3. De controle van de eindafrekening
3.1. Wat moet er door de aanvrager bezorgd worden?
Bij het indienen van de eindafrekening via het MyVAF portaal dient de aanvrager de volgende documenten te bezorgen aan het VAF:
⮚ Overzicht van de reële kosten t.o.v. het budget, ingevuld in het modeldocument Tussentijds financieel verslag dat te downloaden is op de website van het VAF. Het opgenomen budget dient gelijk te zijn aan het budget uit de overeenkomst of het laatste addendum. De kolommen “geëngageerd” en “te besteden” mogen in principe niet ingevuld worden;
⮚ Analytisch overzicht uit de boekhouding van de geboekte kosten op het project (export uit de boekhouding naar excel). Dit overzicht moet aan te sluiten zijn met het bovenstaande overzicht;
⮚ Finaal financieringsplan met de definitieve financiering van het project (modeldocument in excel);
⮚ Accountantsverslag voor de niet-Vlaamse uitgaven;
⮚ Lijst van openstaande tegoeden en leveranciers op het project (export uit de boekhouding naar excel);
⮚ Loonlijst sociaal secretariaat met de brutolonen van alle personeelsleden en stagiairs;
⮚ De data van de ontwikkelingsperiode, draaiperiode en postproductieperiode (voor Filmfonds en Mediafonds);
⮚ De data van de preproductie en productiefase (voor Gamefonds).

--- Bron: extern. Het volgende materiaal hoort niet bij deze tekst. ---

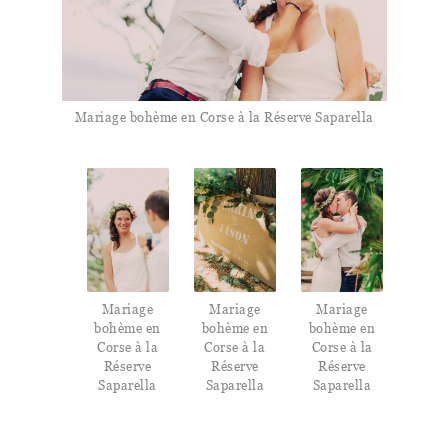
Mariage bohème en Corse à la Réserve Saparella
Mariage
Mariage
Mariage
bohème en
bohème en
bohème en
Corse à la
Corse à la
Corse à la
Réserve
Réserve
Réserve
Saparella
Saparella
Saparella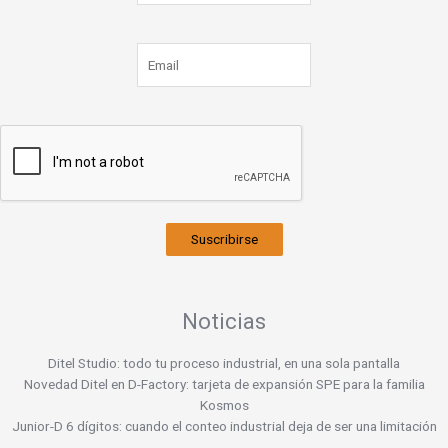
Suscribirse
Noticias
Ditel Studio: todo tu proceso industrial, en una sola pantalla
Novedad Ditel en D-Factory: tarjeta de expansión SPE para la familia
Kosmos
Junior-D 6 dígitos: cuando el conteo industrial deja de ser una limitación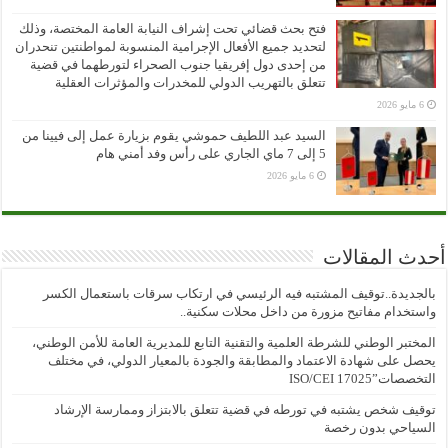
فتح بحث قضائي تحت إشراف النيابة العامة المختصة، وذلك
لتحديد جميع الأفعال الإجرامية المنسوبة لمواطنتين تنحدران
من إحدى دول إفريقيا جنوب الصحراء لتورطهما في قضية
تتعلق بالتهريب الدولي للمخدرات والمؤثرات العقلية
6 مايو 2026
السيد عبد اللطيف حموشي يقوم بزيارة عمل إلى فيينا من
5 إلى 7 ماي الجاري على رأس وفد أمني هام
6 مايو 2026
أحدث المقالات
بالجديدة..توقيف المشتبه فيه الرئيسي في ارتكاب سرقات باستعمال الكسر
واستخدام مفاتيح مزورة من داخل محلات سكنية..
المختبر الوطني للشرطة العلمية والتقنية التابع للمديرية العامة للأمن الوطني،
يحصل على شهادة الاعتماد والمطابقة والجودة بالمعيار الدولي، في مختلف
التخصصات”ISO/CEI 17025
توقيف شخص يشتبه في تورطه في قضية تتعلق بالابتزاز وممارسة الإرشاد
السياحي بدون رخصة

De eindafrekening moet binnen de 3 maanden volgend op de eerste publieke vertoning van de audiovisuele creatie worden opgeladen via het MyVAF portaal. De kosten en opbrengsten die in de eindafrekening worden opgenomen, moeten volledig zijn. De afrekening bevat alle opbrengsten (incl. kortingen, creditnota’s, tussenkomst verzekering, etc.). Alle kosten hebben betrekking op effectieve prestaties die noodzakelijk zijn voor het project. Er worden geen bijkomende kosten aanvaard tijdens de controle.
3.2. Hoe verloopt de controle?
Analytische controle budget
In eerste instantie wordt er door de controleurs nagegaan in welke mate de gerealiseerde kosten overeenstemmen met de gebudgetteerde kosten. Afwijkingen op een budgetpost die meer dan 20% van het initiële budget bedragen moeten vooraf door de aanvrager aangevraagd worden aan het VAF. Indien het VAF akkoord gaat met de afwijking, kan het initiële budget- en financieringsplan aangepast worden via het MyVAF portaal. Indien er door de aanvrager geen afwijking werd aangevraagd bij het VAF en bij de controle blijkt dat een budgetpost meer dan 20% gestegen is t.o.v. de gebudgetteerde kostprijs wordt de kostprijs, mits aanvaarding van de toelichting voor de toename op die budgetpost, geplafonneerd tot een maximale toename van 20% t.o.v. het initiële budget. Bij minoritaire coproducties (Filmfonds en Mediafonds) geldt deze regel enkel voor de Vlaamse kosten.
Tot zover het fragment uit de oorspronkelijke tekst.